Way to know you’re alive. I’ve been in tears all morning because of some heartbreaking stuff going on in the wider family, busy getting the house ready for some work that’s being done in a week and it’s chaos everywhere, and my 14 year old is being a total brat so I lost my shit at him, swore and yelled and screamed and stormed off to my bedroom and slammed the door as hard as I could (who’s being a brat now?!). So now I feel guilty as well as emotional and stressed. Will I drink alcohol over any of this? HELL NO! Because I don’t touch that shit no more and I’m happy to be alive even when I’m not the most perfect example of a calm mother and housewife and who is perfect anyway (nobody) and it’s good to feel alive and it makes sense everything that is happening and some days are just like this. Time for a cup of tea and maybe a dog walk. I’ll say what I always say again.. today is a fantastic day to be sober x
@mrs-d sounds like many of us had that day. So happy to always know here I’m not alone. I always say there is nothing that happens in my life in which a drink will ever make better. Good or bad! xoxoxo hang in there…!

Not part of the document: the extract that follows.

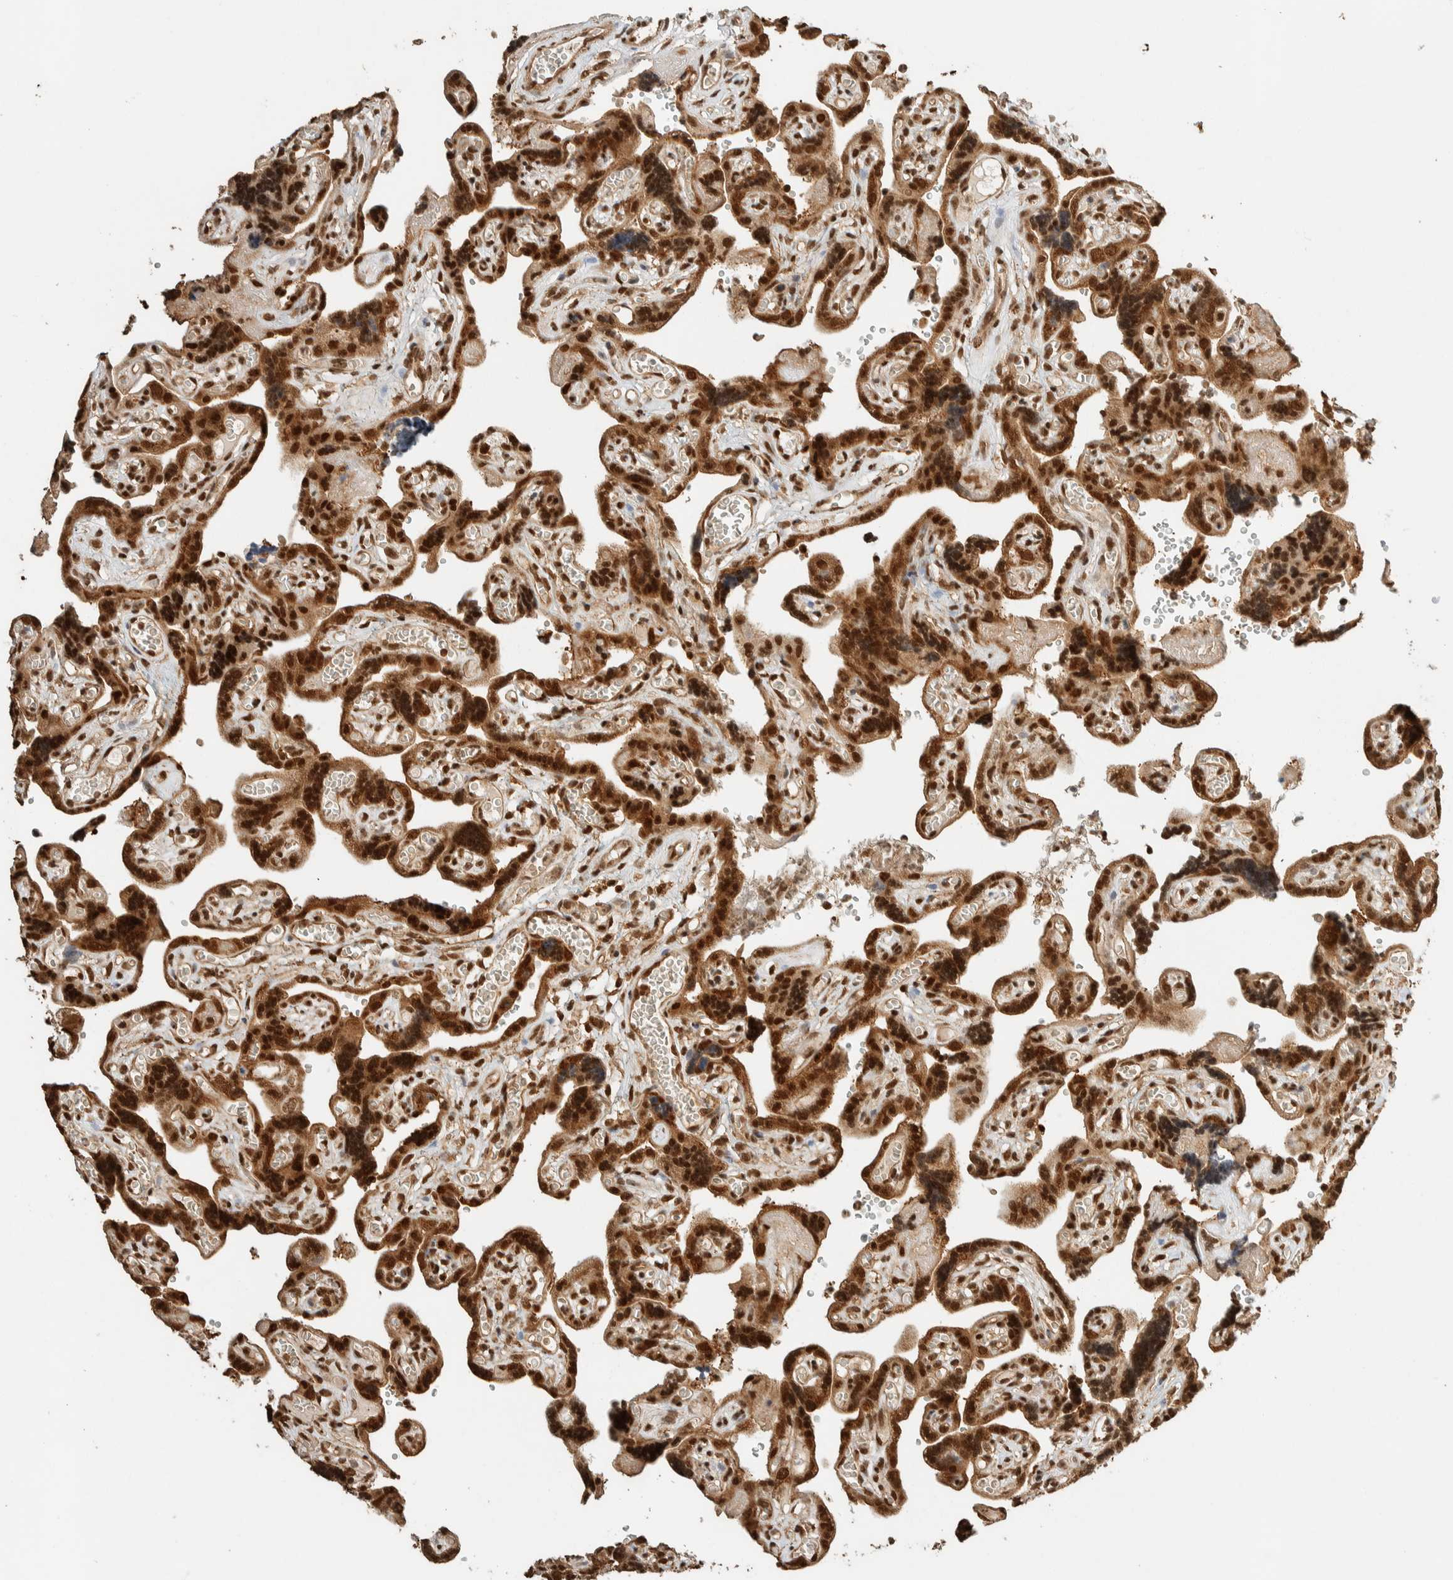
{"staining": {"intensity": "strong", "quantity": ">75%", "location": "cytoplasmic/membranous,nuclear"}, "tissue": "placenta", "cell_type": "Trophoblastic cells", "image_type": "normal", "snomed": [{"axis": "morphology", "description": "Normal tissue, NOS"}, {"axis": "topography", "description": "Placenta"}], "caption": "Immunohistochemistry (DAB) staining of benign placenta exhibits strong cytoplasmic/membranous,nuclear protein expression in about >75% of trophoblastic cells. The staining was performed using DAB (3,3'-diaminobenzidine), with brown indicating positive protein expression. Nuclei are stained blue with hematoxylin.", "gene": "ZBTB2", "patient": {"sex": "female", "age": 30}}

So sorry to hear of troubles xxxxxx I hope there are plenty of available supporters to join in shouldering the burden. Not the best time for kids to show brat sides. Lord, I wish I could run to the bedroom and slam a few doors, but at work so I had better not. Is it full moon?
Much love and big hugs xxxxx
It was odd when mine were all teens in that there were NEVER any little ones around. But they come back, and in fact three of them did tonight, with my DIL, who married one of my monsters, to spend the night. The children are 11, 9, and 6, and will be with us while their parents work tomorrow. Sandy and I know that at the end of the day there will be taillights, so if we can just hang on, there won’t be any door slamming. The advantage of being a grandparent. In retrospect though, there’s so very little that I would have changed. Sorry about the wider family stuff.
hope that today is better than yesterday! yes, today is a great day to be sober. be well.